Еще одно сходство возникает между сценой из «Униженных и оскорбленных» и, казалось бы, смешным появлением Репетилова в конце «Горя от ума». Чацкий язвительно издевается над Репетиловым, но, не дослушав его речи о Левоне и Бориньке, скрывается в швейцарскую. А Репетилову, оказывается, все равно, с кем откровенничать: с лестницы спускается Скалозуб. Репетилов и его приглашает немедленно ехать к князю Григорию, пока не замечает, что «Загорецкий заступил место Скалозуба, который покудова уехал». О Заго- рецком мы знаем, что он «переносить горазд», и действительно, услышав вольные речи Репетилова, он с интересом прислушивается.
Если у кого-нибудь и осталось впечатление после разговора Репетилова с Чацким, что Репетилов — просто безвредный болтун, а после разговора со Скалозубом — что Репетилов глуп, но не опасен, то бессмысленная его болтовня при Загорецком снимает все сомнения: доверять Репетилову опасно, ведь он может сказать что угодно кому угодно, он бы и Загорецкому рассказал про «тайные собранья», если бы только что не рассказывал о них Чацкому. Эти люди опасны именно своей бездумностью, безответственностью, желанием выглядеть либералами.
Но что делает Алеша Валковский? Проведя четыре дня в обществе Левеньки и Бореньки, проникнувшись их идеями, которые он никак не может внятно изложить, он сейчас же пытается приобщить к этим идеям... своего отца, князя Вал- ковского, и начинает разговор об этом в тот самый момент, когда князь обеспокоился его рассказами о Безмыгиие и прочих:
«— Что за галиматья! — вскричал князь с беспокойством, — и кто этот Безмыгин?

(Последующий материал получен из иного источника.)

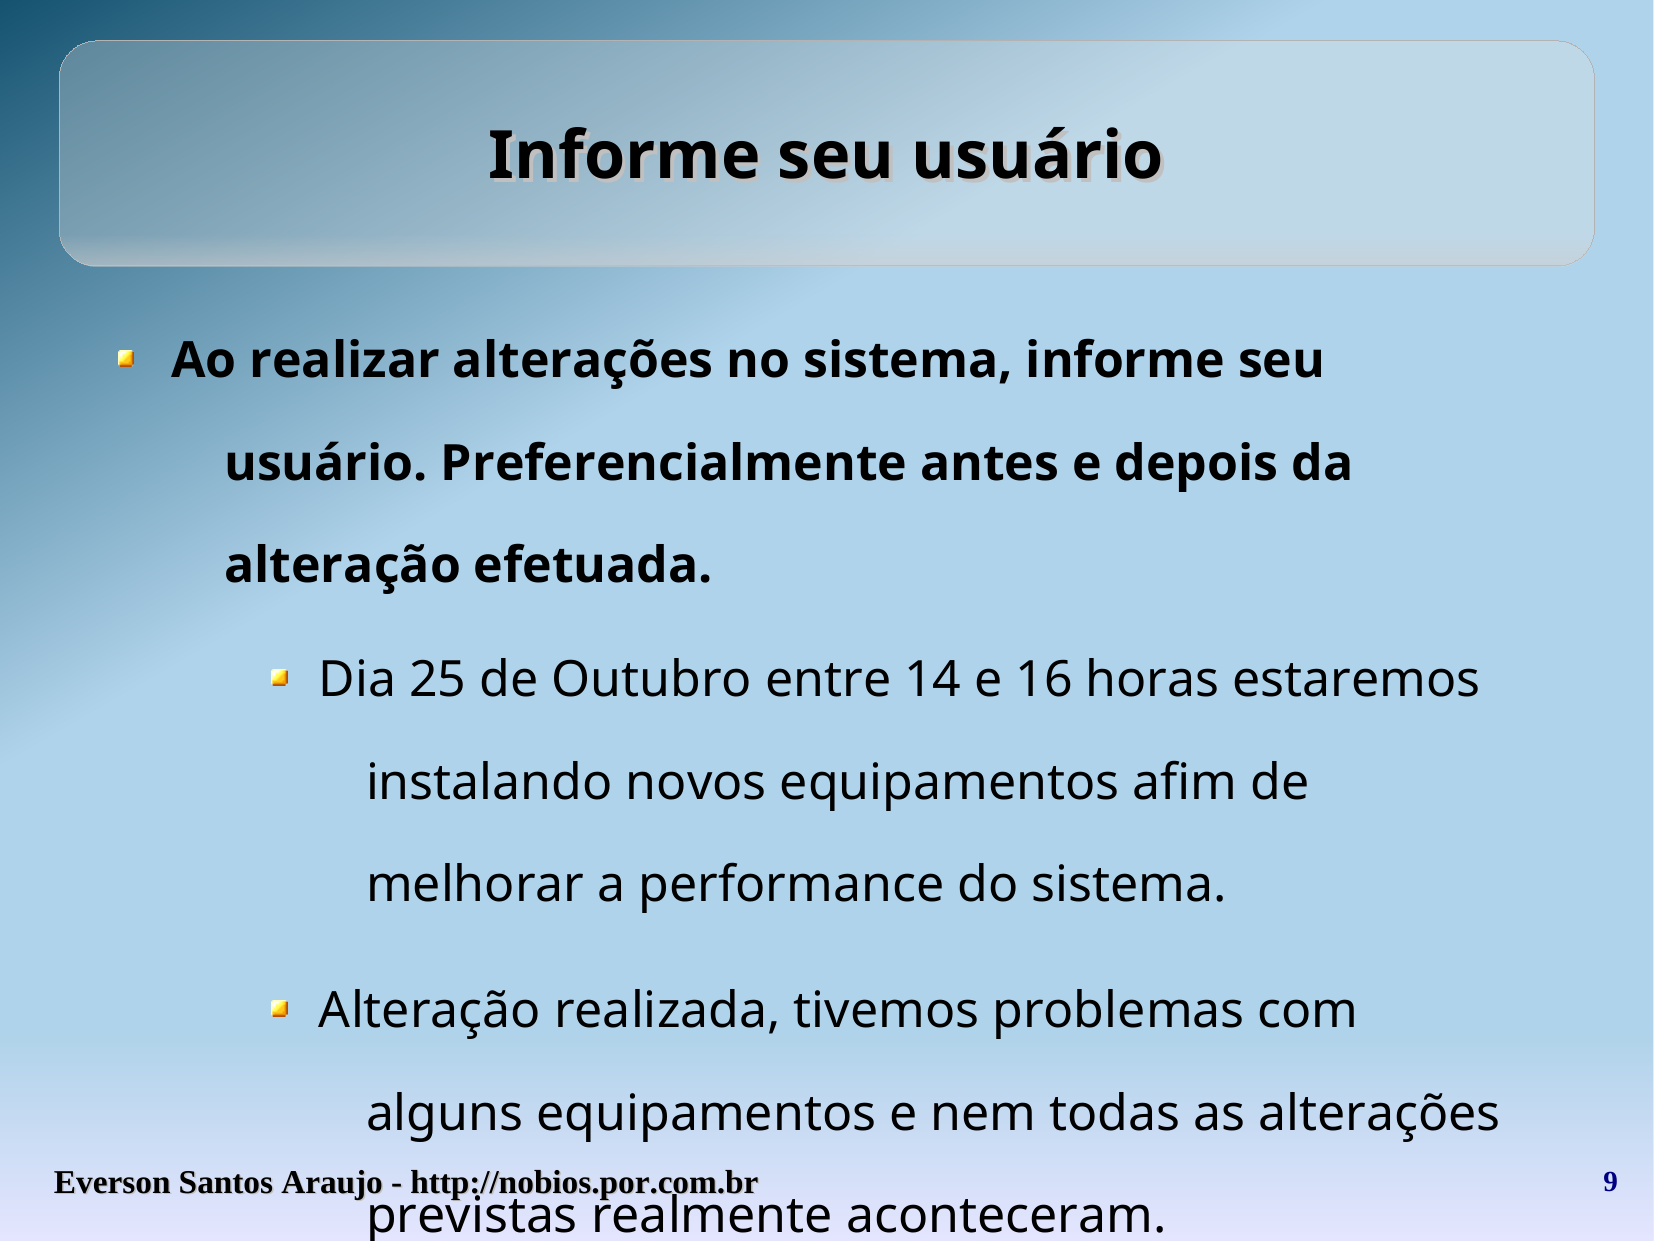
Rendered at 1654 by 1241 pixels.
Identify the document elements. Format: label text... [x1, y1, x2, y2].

Нет, это так оставить нельзя...
— Чего нельзя оставить? — подхватил Алеша, — слушай, отец, почему я говорю все это теперь, при тебе? Потому что хочу и надеюсь ввести тебя в наш круг. Я дал уже там и за тебя слово...»
Алеша дал слово за отца, что само по себе плохо, и делать этого нельзя, но ведь главное — он, не успев познакомиться с людьми, которые представляются ему благороднейшими и честнейшими, тут же выбалтывает о них человеку из другого лагеря, человеку, который только что сказал: «Нет, это так оставить нельзя...»

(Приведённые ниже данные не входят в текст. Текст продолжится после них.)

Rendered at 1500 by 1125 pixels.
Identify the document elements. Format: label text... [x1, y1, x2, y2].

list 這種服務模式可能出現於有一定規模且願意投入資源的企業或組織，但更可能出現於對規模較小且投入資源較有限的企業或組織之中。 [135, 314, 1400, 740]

Достоевский был приговорен к смертной казни и пережил страшные минуты на эшафоте. Он провел восемь лет на каторге и в солдатчине. А обвинение, предъявленное Достоевскому, было построено на том, что он читал вслух на собрании молодежного кружка письмо Белинского к Гоголю. Он и его друзья были неосторожны, доверились провокатору — и поплатились страхом неминуемой смерти и годами каторги.